Ethan regains consciousness in his apartment with a friend of his father’s by his side. Malcom Vanhorn informs Ethan the SCU believes he killed the officers since his gun and fingerprints were the only evidence at the murder scene. Malcom lets Ethan know he will stall the SCU while he escapes so he can attempt to prove his innocence.
No mask on these monsters
Condemned‘s story is engaging. It’s stressful. Ethan’s journey is captivating and filled with dread while he chases the killer and investigates the dead left in their wake. It culminates into an experience that’s mostly satisfying. It isn’t perfect but it’s gripping and unnerving regardless. Ethan runs through several locations and is able to continue to gather evidence and search for information on the killer and their goals. He very quickly learns the killer hunts after other serial killers, giving weight and meaning to his cryptic comment during their first encounter.

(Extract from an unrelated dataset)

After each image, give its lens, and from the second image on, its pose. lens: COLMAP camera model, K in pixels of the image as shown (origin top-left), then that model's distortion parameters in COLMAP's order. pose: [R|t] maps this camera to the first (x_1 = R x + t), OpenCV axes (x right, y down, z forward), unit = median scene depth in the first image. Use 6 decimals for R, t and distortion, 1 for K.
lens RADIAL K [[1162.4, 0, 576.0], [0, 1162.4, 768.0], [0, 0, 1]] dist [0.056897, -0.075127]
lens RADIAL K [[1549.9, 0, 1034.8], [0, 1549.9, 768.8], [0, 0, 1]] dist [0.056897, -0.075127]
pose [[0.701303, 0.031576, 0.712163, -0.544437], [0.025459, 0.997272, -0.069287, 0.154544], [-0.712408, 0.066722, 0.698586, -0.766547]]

Ethan is able to continue his investigation with access to helpful resources and information thanks to Rosa Angel. She is the only one that believes Ethan’s innocent and so she continues to act as his laboratory assistant. She has to do so quietly and can’t access everything they need sometimes. He’s still a fugitive and wanted for murder. This restriction adds to everything though. It amplifies the storytelling. Horror benefits from tight circumstances and isolation. Ethan only has himself and Rosa. Vanhorn may be an ally but he’s not with Ethan and it’s hard to tell if he can be trusted completely.
Ethan’s sanity is tested throughout the tale. Sometimes it isn’t clear if something is there or if it’s just crawling in the back of Ethan’s mind. It also doesn’t matter. You don’t need to ask yourself if it’s really there. You’re Ethan. If there’s a threat to Ethan then it’s a threat to the player. He may sometimes be an unreliable narrator and storytelling vehicle but you’re a passenger regardless.

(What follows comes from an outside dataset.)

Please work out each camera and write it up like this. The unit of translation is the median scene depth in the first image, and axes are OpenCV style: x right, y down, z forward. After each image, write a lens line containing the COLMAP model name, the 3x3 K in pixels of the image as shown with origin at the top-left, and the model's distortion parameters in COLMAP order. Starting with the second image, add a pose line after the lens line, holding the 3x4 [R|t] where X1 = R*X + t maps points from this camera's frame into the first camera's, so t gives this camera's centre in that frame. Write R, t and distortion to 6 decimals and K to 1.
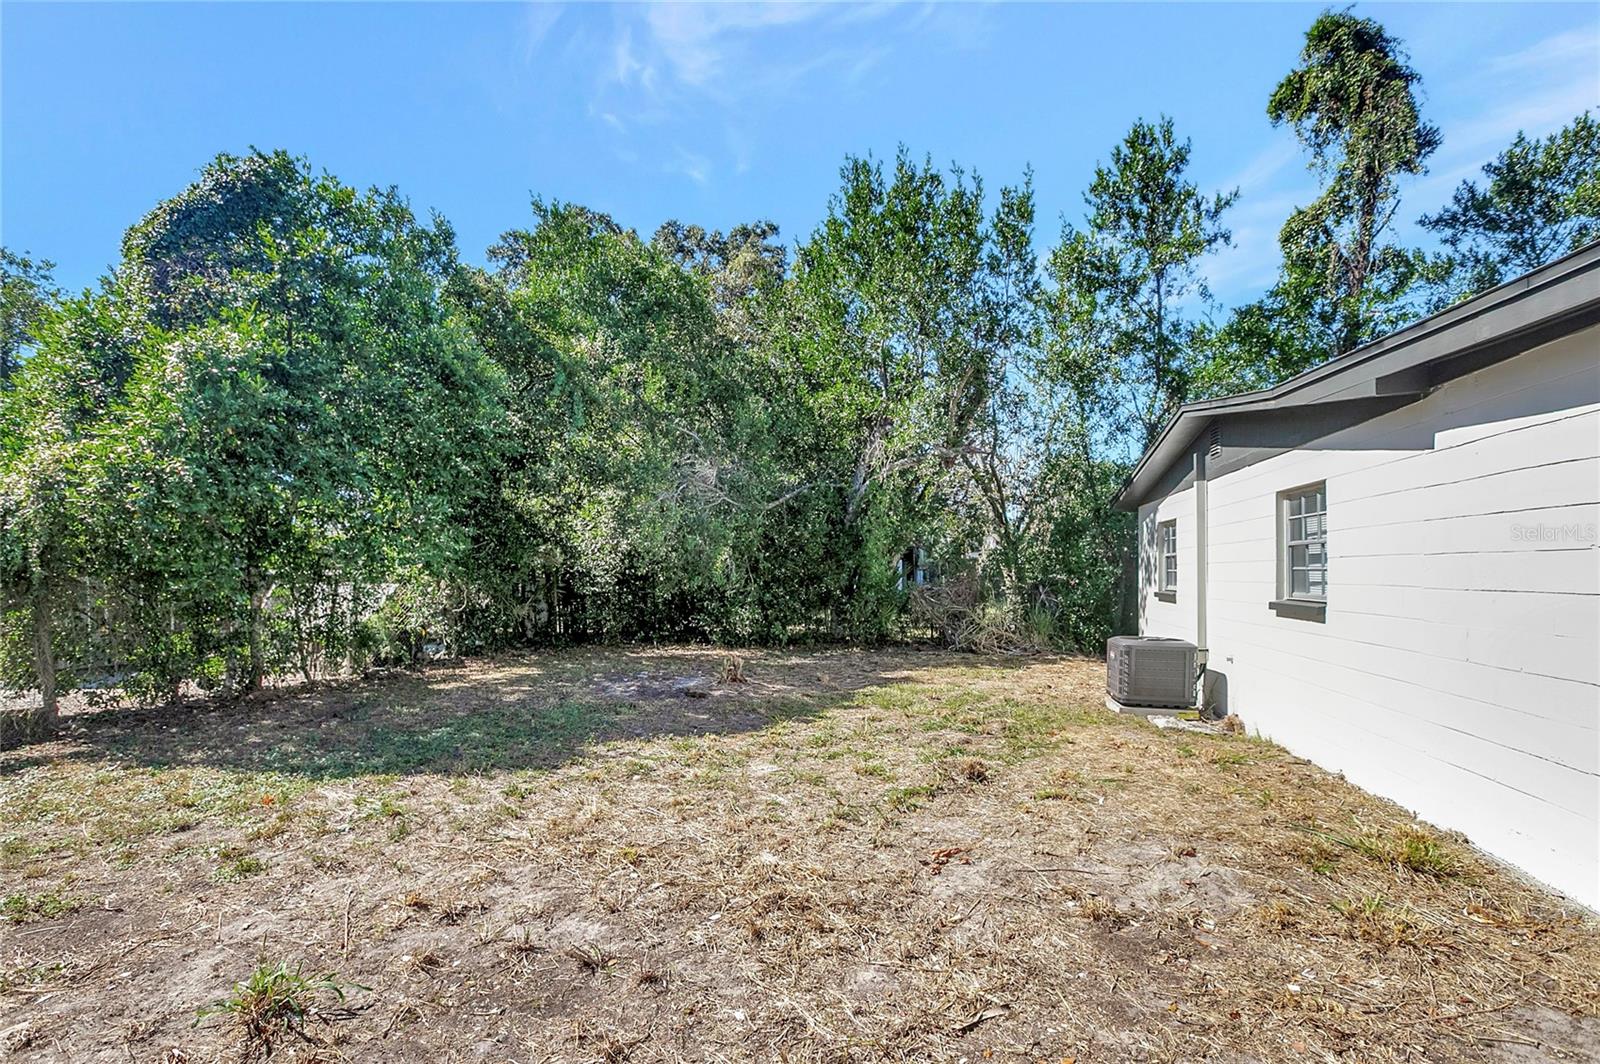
lens RADIAL K [[738.9, 0, 784.2], [0, 738.9, 566.3], [0, 0, 1]] dist [-0.011936, 0.003008]
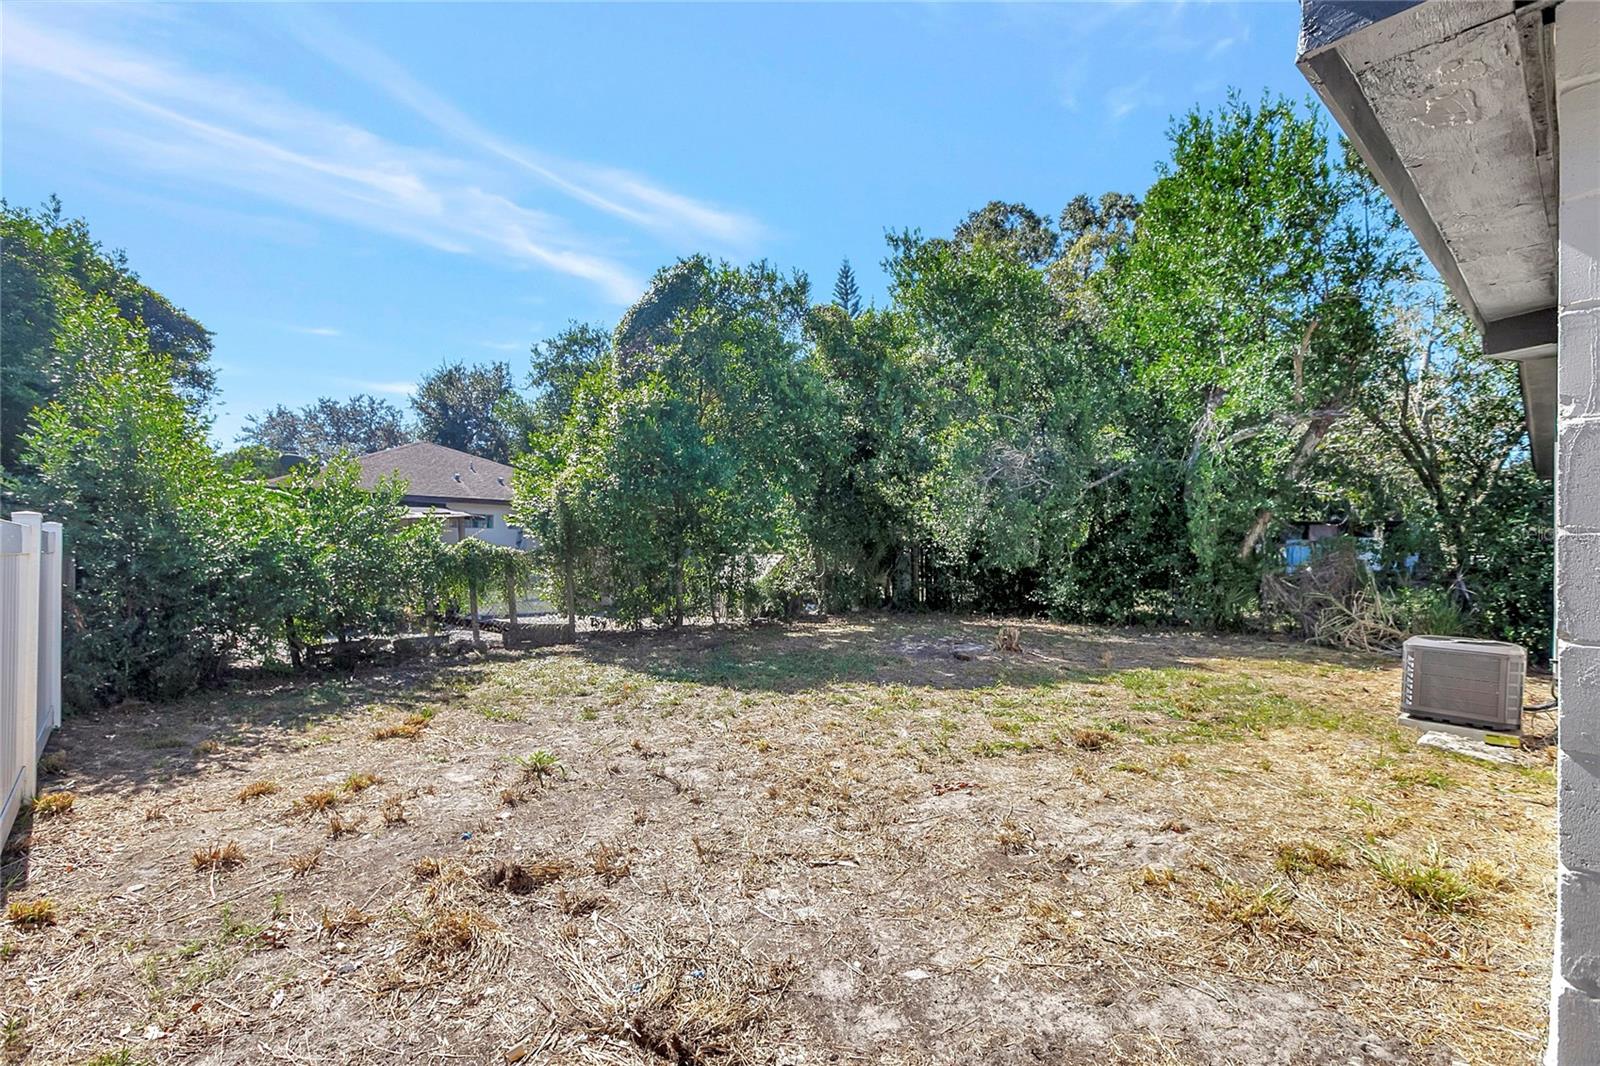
lens RADIAL K [[738.9, 0, 802.1], [0, 738.9, 532.0], [0, 0, 1]] dist [-0.011936, 0.003008]
pose [[0.823414, 0.002160, -0.567437, 0.279312], [-0.008156, 0.999935, -0.008029, -0.007330], [0.567383, 0.011239, 0.823377, -0.065475]]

Condemned is a classic horror title, up there with Silent Hill, Resident Evil, and Eternal Darkness: Sanity’s Requiem. It doesn’t get everything right but it gets enough right while painting the experience in a dreadful and almost hopeless ambiance. But with assiduousness from the player and Ethan, survival is within reach and Ethan’s name can be cleared, like the path in front of his flashlight in the abandoned hallways of this cruel and indifferent world.
Condemned: Criminal Origins is available on Xbox 360 and PC. It’s fully playable on Xbox One and Xbox Series X|S through backward compatibility. It can still be purchased digitally on Xbox and PC for $19.99.